InjectRBP: Steering Large Language Model Reasoning Behavior via Pattern Injection
Xiuping Wu, Zhao Yu, Yuxin Cheng, Ngai Wong, Liangjun Ke, Tapas Mishra, Konstantinos V. Katsikopoulos
TL;DR
InjectRBP demonstrates that LLM reasoning can be steered by injecting learned behavior patterns without updating model parameters. By modeling reasoning as sequences over a finite behavior alphabet and employing 3-gram injections, the authors design InjectCorrect (self-imitation from correct traces) and InjectRLOpt (MDP-based optimization with a Reliability-Aware Softmax Policy). Across GPQA, MATH, AIME25, and MBPP, these methods yield measurable gains, with InjectRLOpt often outperforming InjectCorrect and a recommended default discount factor $\gamma$ of $0.98$ for larger models. The approach highlights the significance of domain-aligned reasoning motifs and opens avenues for post-hoc reasoning enhancement without architectural changes.
Abstract
Reasoning can significantly enhance the performance of Large Language Models. While recent studies have exploited behavior-related prompts adjustment to enhance reasoning, these designs remain largely intuitive and lack a systematic analysis of the underlying behavioral patterns. Motivated by this, we investigate how models' reasoning behaviors shape reasoning from the perspective of behavioral patterns. We observe that models exhibit adaptive distributions of reasoning behaviors when responding to specific types of questions, and that structurally injecting these patterns can substantially influence the quality of the models' reasoning processes and outcomes. Building on these findings, we propose two optimization methods that require no parameter updates: InjectCorrect and InjectRLOpt. InjectCorrect guides the model by imitating behavioral patterns derived from its own past correct answers.

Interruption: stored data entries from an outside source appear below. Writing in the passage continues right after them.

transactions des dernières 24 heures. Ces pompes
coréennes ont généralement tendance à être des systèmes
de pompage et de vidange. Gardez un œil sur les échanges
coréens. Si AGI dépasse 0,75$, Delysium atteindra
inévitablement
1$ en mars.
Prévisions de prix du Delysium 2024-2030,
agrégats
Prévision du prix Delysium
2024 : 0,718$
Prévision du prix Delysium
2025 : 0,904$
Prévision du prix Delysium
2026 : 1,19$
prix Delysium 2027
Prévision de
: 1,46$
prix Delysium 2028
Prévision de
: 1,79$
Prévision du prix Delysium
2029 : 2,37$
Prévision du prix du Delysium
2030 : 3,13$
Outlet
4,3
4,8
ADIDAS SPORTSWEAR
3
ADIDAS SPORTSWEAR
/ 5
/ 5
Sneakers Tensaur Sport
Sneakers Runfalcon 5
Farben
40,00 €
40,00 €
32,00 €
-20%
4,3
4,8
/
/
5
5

InjectRLOpt learns a value function from historical behavior-pattern data and, via our proposed Reliability-Aware Softmax Policy, generates behavioral injectant during inference to steer the reasoning process. Our experiments demonstrate that both methods can improve model performance across various reasoning tasks without requiring any modifications to model parameters, achieving gains of up to 5.34% and 8.67%, respectively.